As part of a government that is just a month old, Aso recently remarked that the elderly should be allowed to "hurry up and die" so the state can be relieved of the pressure of sponsoring their health care.

During a meeting with national council on social security reforms, the finance minister stated, “Heaven forbid if you are forced to live on when you want to die. I would wake up feeling increasingly bad knowing that [treatment] was all being paid for by the government.” He added “The problem won't be solved unless you let them hurry up and die.”

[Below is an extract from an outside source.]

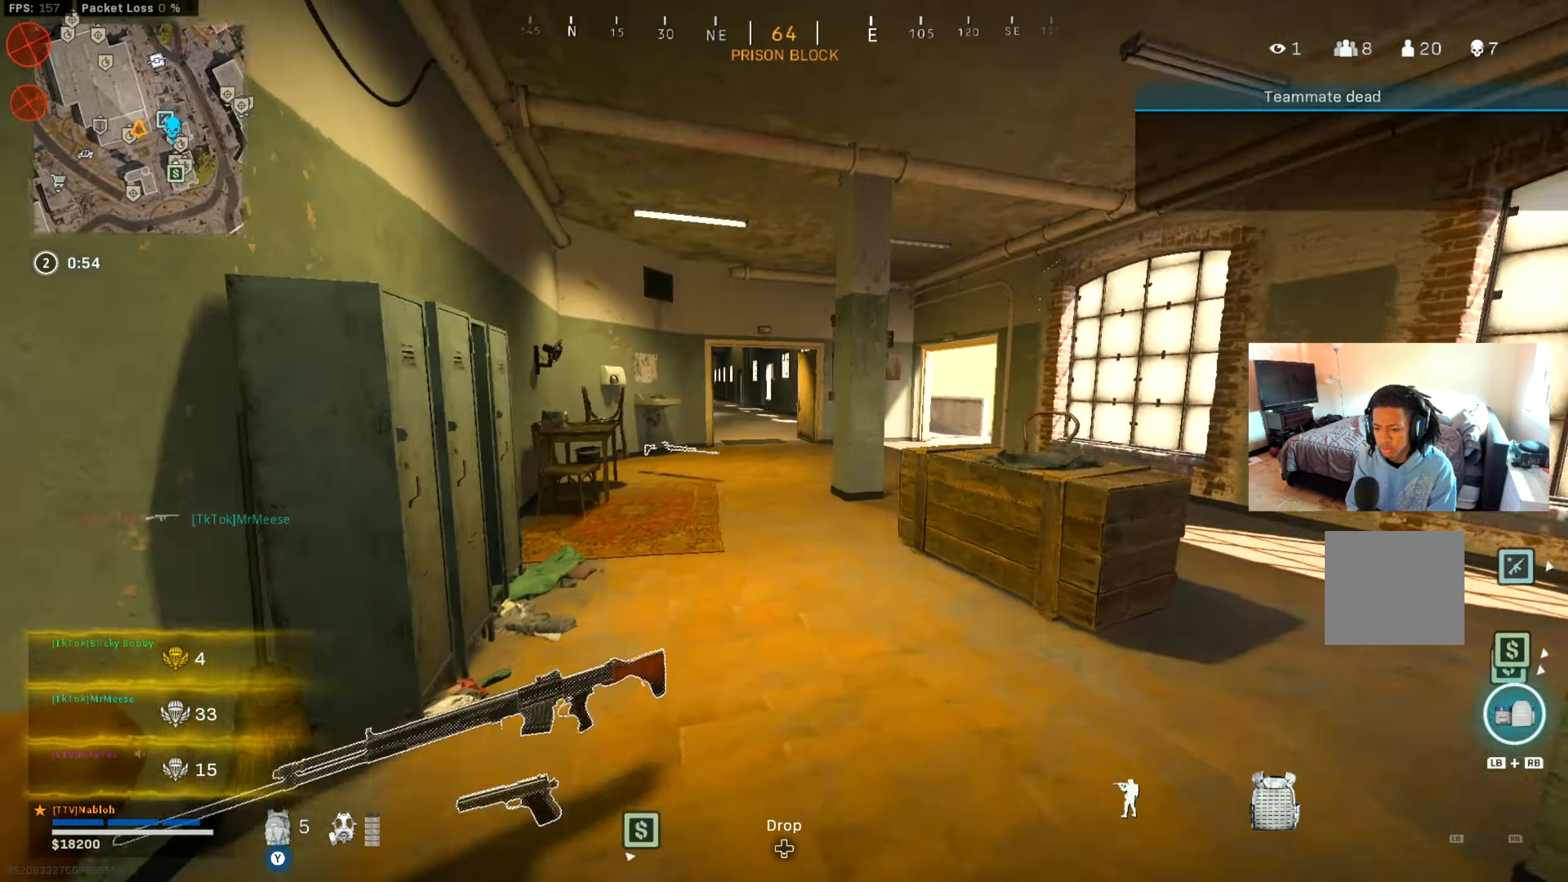
{"buttons": ["B"], "left_stick": "up", "right_stick": "center", "events": [[17, "L3", "down"], [100, "right_stick", "center"], [184, "L3", "up"], [267, "right_stick", "down-right"], [351, "right_stick", "center"], [451, "B", "down"]]}
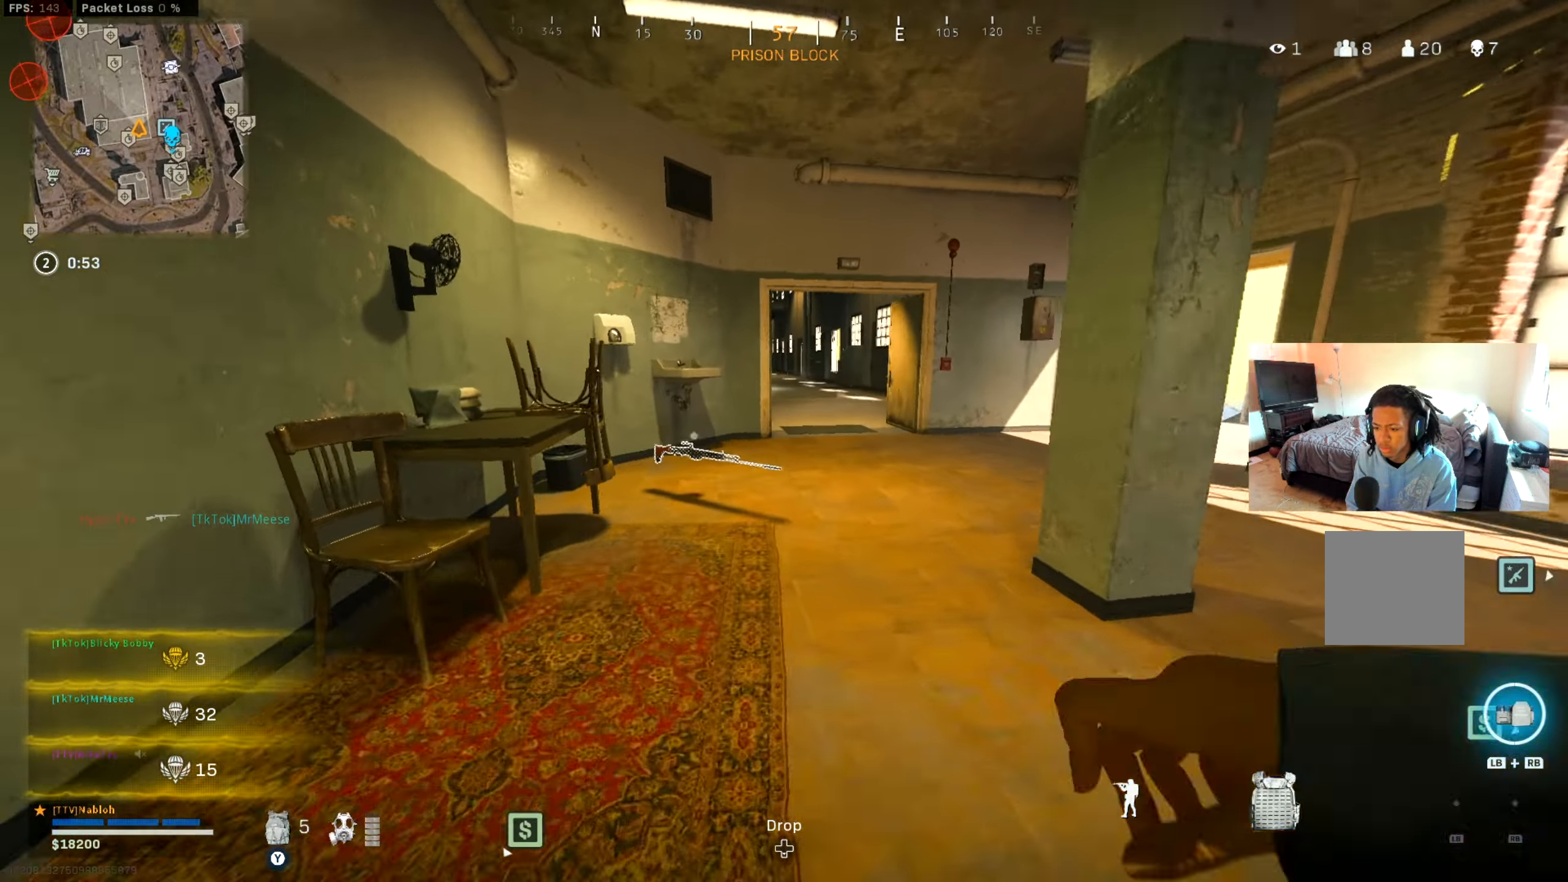
{"buttons": [], "left_stick": "up-right", "right_stick": "center", "events": [[83, "B", "up"], [100, "right_stick", "right"], [183, "B", "down"], [217, "right_stick", "center"], [283, "B", "up"], [333, "A", "down"], [384, "left_stick", "up-right"], [484, "A", "up"]]}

And, to add insult to life-threatening injury, he referred to people on life-support as “tube people” and added that his ministry was “well aware that it costs several tens of millions of yen” to keep a person alive for even a month.

Aso’s comments highlight what the new government feels will be one of their major expenditures. Nearly 25% of Japan’s 128 million-strong population is over the age of 60, with the percentage expected to rise to 40% over the next 50 years.  

Currently, about 40% of Japanese households (678,000) receive welfare, and that does not include the elderly that are living alone (4.6 million in 2010). Even the number of eldery dying alone has risen, from 1,364 to 2,194 (between 2003-2010).

These welfare costs were behind a 200% increase in sales tax over the next three years, a move that Aso’s party was in favor of.

This comment will likely prove to be a headache for Prime Minister Shinzo Abe, who was elected to the position in 2012 after initially resigning in 2007 due to troubles caused by, among other things, his aides saying really stupid things.

Aso, 72 years of age himself, has also said that he will deny end of life support and has even told his family to never use life-prolonging medical treatment. And although he later admitted that his comments were inappropriate and stated, “It is important that you be able spend the final days of your life peacefully,” it can't be denied that Aso has a penchant for impropriety.

Aso, who is one of Japan’s wealthiest politicians and former prime minister, has previously made jokes about Alzheimer’s patients, told doctors that they lack common sense and parents they are the ones that need discipline, referred to his opposing party as Nazis, told American diplomats they would never be trusted in the Middle East because they had “blonde hair and blue eyes,” commended Japan’s colonial rule in Taiwan, refused to acknowledge that his family coal mining company used Allied prisoners of war during WWII, and said he wanted Japan to become a country where, “the richest Jews would want to live.”

Long breath.

He also had some words for pensioners, stating, “I see people aged 67 or 68 at class reunions who dodder around and are constantly going to the doctor,” adding “Why should I have to pay for people who just eat and drink and make no effort?”

Plus, at an event for university students, he said, “penniless young men” were unworthy of marriage. “It would seem difficult to me that someone without a salary can be seen as worthy of the respect.”

By that logic, he is probably most worthy of respect, seeing as how his grandfather was a powerful postwar prime minister and his wife is the daughter of another former head of state. I’m guessing that the welfare of normal people, medical or otherwise, was never his concern to begin with.

And our voters thought "47%" was bad.